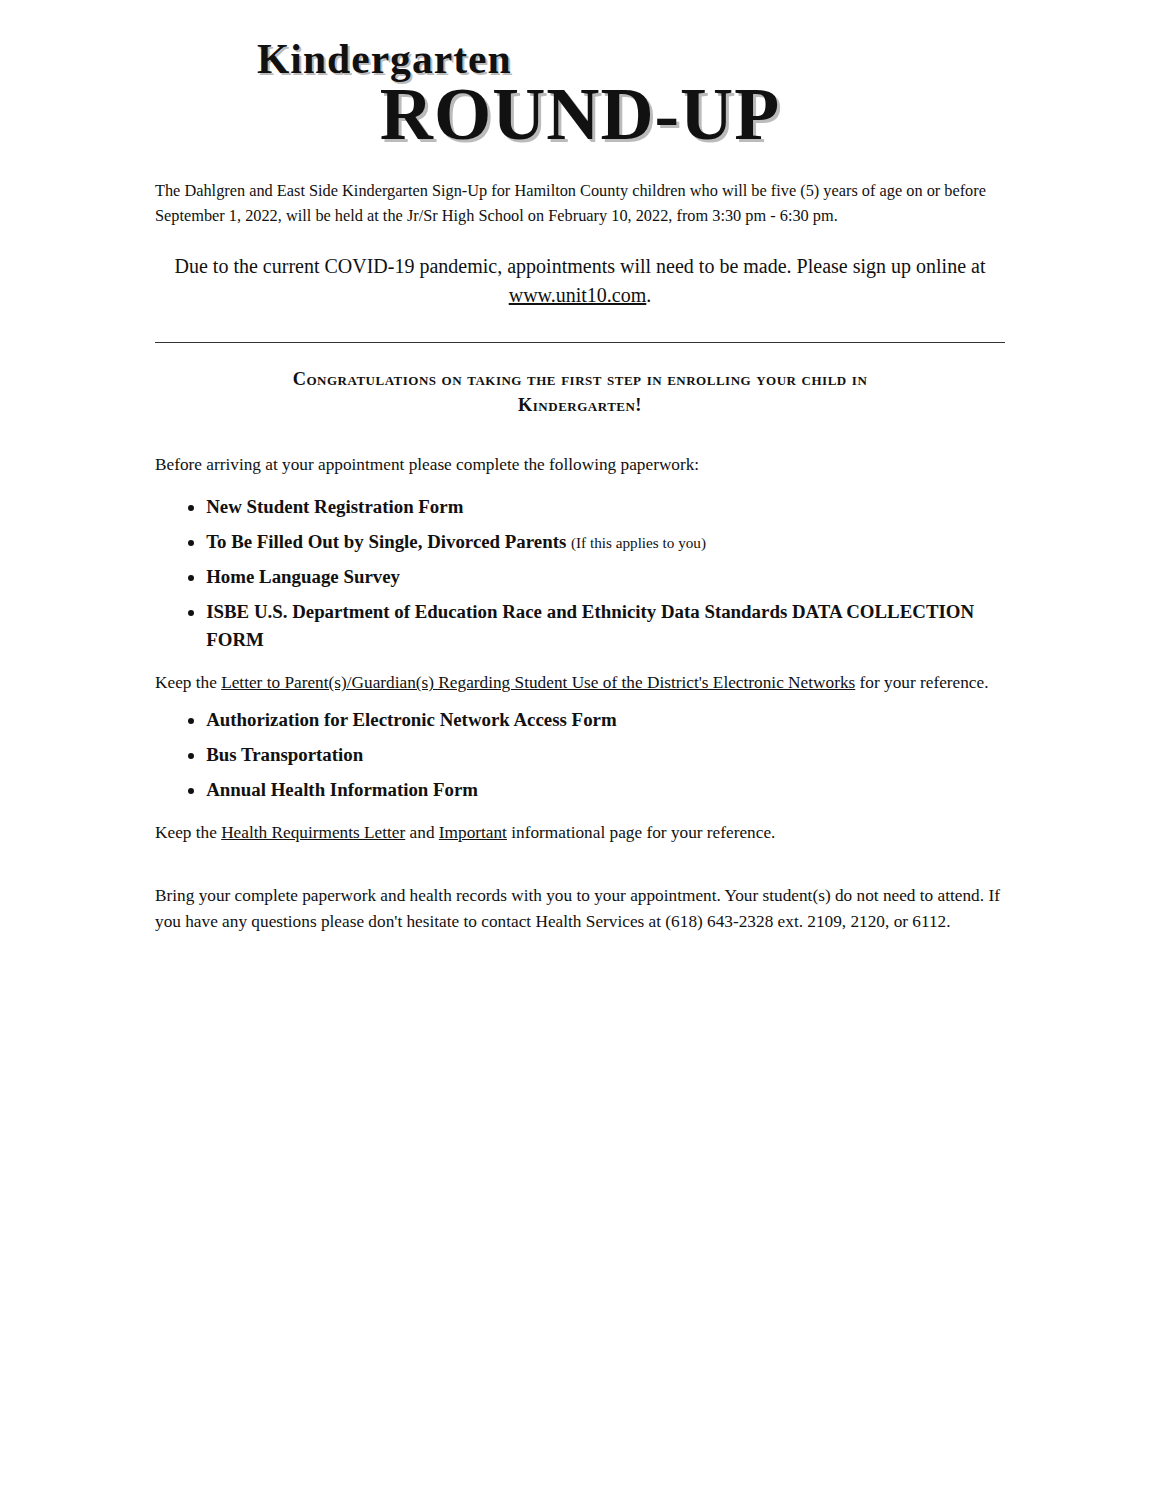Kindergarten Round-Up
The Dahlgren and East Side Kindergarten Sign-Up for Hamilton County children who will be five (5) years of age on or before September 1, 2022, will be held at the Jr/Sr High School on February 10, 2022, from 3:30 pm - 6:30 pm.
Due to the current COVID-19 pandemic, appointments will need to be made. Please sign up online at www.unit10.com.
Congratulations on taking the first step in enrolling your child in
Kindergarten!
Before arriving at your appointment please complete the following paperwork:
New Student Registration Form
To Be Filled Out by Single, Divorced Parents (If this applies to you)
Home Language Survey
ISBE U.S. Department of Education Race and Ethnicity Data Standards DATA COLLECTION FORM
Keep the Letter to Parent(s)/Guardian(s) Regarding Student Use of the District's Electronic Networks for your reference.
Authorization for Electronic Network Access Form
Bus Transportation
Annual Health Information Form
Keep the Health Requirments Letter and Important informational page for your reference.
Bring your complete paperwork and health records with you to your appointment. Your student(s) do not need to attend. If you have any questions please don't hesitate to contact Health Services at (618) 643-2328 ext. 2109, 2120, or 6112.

════════════════

-- PROBLEM DETAILS --
Locate the line with "The Dahlgren and" in the entries above; extract it and every line after it, verbatim.

-- WRITTEN ANSWER --
The Dahlgren and East Side Kindergarten Sign-Up for Hamilton County children who will be five (5) years of age on or before September 1, 2022, will be held at the Jr/Sr High School on February 10, 2022, from 3:30 pm - 6:30 pm.
Due to the current COVID-19 pandemic, appointments will need to be made. Please sign up online at www.unit10.com.
Congratulations on taking the first step in enrolling your child in
Kindergarten!
Before arriving at your appointment please complete the following paperwork:
New Student Registration Form
To Be Filled Out by Single, Divorced Parents (If this applies to you)
Home Language Survey
ISBE U.S. Department of Education Race and Ethnicity Data Standards DATA COLLECTION FORM
Keep the Letter to Parent(s)/Guardian(s) Regarding Student Use of the District's Electronic Networks for your reference.
Authorization for Electronic Network Access Form
Bus Transportation
Annual Health Information Form
Keep the Health Requirments Letter and Important informational page for your reference.
Bring your complete paperwork and health records with you to your appointment. Your student(s) do not need to attend. If you have any questions please don't hesitate to contact Health Services at (618) 643-2328 ext. 2109, 2120, or 6112.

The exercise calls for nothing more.